• _数据记录_:
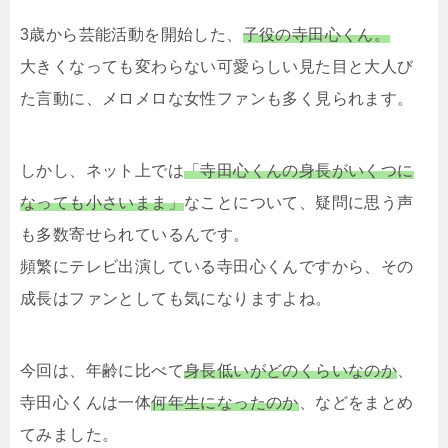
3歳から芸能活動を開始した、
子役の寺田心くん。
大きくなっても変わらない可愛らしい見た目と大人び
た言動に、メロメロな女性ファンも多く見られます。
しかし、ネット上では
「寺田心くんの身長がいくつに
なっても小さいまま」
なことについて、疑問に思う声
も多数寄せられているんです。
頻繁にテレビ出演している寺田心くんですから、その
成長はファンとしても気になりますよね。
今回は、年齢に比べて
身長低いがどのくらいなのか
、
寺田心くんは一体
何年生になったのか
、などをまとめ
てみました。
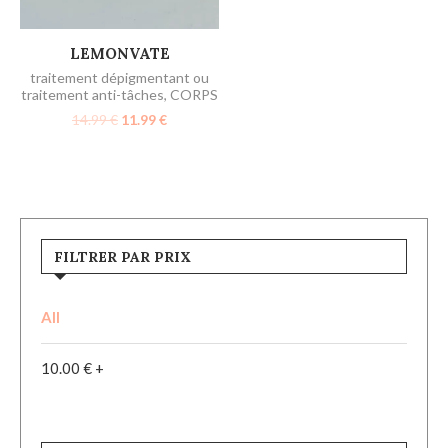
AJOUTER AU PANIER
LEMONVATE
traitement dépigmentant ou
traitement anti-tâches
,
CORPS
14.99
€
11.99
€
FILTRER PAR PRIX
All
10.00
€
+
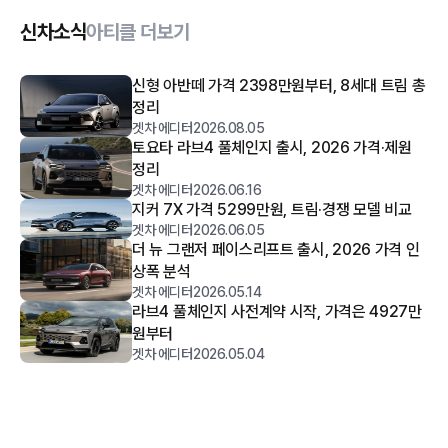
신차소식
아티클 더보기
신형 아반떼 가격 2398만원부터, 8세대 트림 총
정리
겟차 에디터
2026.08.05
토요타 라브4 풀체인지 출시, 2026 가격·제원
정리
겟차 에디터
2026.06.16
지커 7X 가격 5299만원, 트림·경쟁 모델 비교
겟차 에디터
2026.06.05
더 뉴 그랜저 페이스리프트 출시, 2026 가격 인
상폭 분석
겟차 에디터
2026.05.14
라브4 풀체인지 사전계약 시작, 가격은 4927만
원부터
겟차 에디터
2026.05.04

* * *

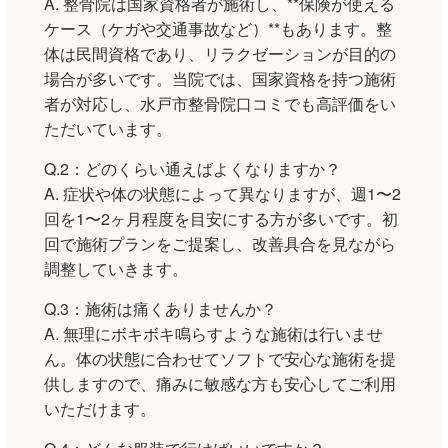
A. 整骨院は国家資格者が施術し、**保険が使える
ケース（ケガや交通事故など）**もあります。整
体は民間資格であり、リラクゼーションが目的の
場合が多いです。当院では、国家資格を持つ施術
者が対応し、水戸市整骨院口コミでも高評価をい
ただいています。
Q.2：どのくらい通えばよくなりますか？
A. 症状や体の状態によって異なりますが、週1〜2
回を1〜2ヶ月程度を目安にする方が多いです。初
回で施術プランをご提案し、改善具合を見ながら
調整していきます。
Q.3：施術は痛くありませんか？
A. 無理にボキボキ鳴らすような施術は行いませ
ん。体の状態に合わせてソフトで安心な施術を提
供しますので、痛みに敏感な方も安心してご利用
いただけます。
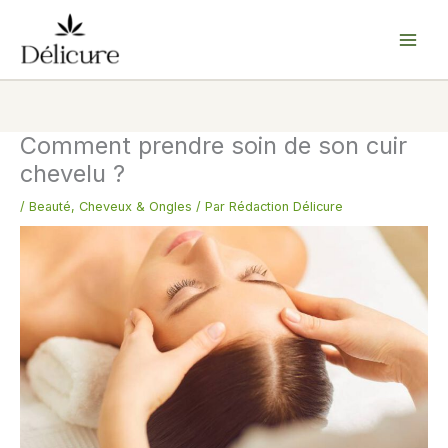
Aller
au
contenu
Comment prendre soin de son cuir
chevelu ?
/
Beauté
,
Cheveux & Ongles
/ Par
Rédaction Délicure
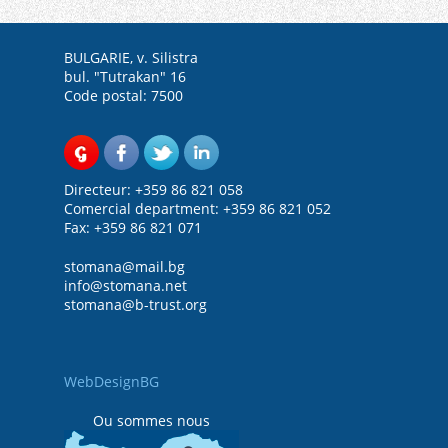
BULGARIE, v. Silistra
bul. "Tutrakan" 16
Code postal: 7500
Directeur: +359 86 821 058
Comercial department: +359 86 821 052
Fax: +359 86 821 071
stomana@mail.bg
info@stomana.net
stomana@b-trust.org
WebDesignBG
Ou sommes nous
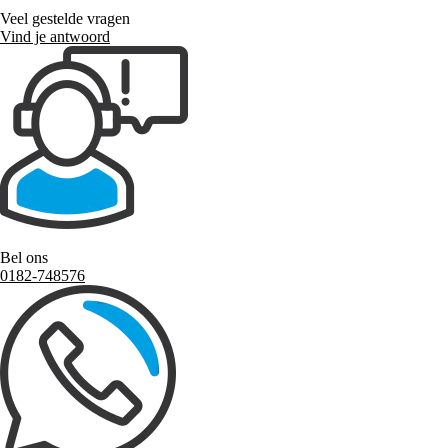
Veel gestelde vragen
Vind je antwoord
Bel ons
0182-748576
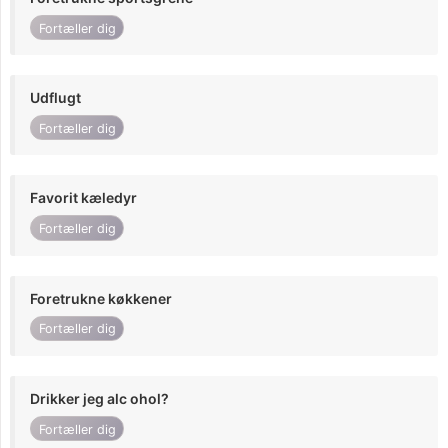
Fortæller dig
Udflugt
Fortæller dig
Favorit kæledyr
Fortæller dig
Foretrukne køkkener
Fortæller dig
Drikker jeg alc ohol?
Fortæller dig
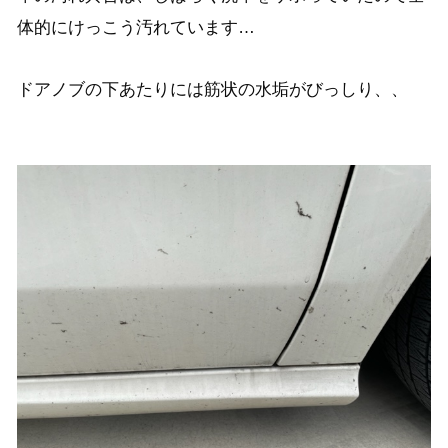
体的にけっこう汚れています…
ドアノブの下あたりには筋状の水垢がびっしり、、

• _任务要求_: 请在上面的记录中找出所有包含“풀체인지”这个词的行，并逐行照抄下来。

• _练习答案_:
토요타 라브4 풀체인지 출시, 2026 가격·제원
라브4 풀체인지 사전계약 시작, 가격은 4927만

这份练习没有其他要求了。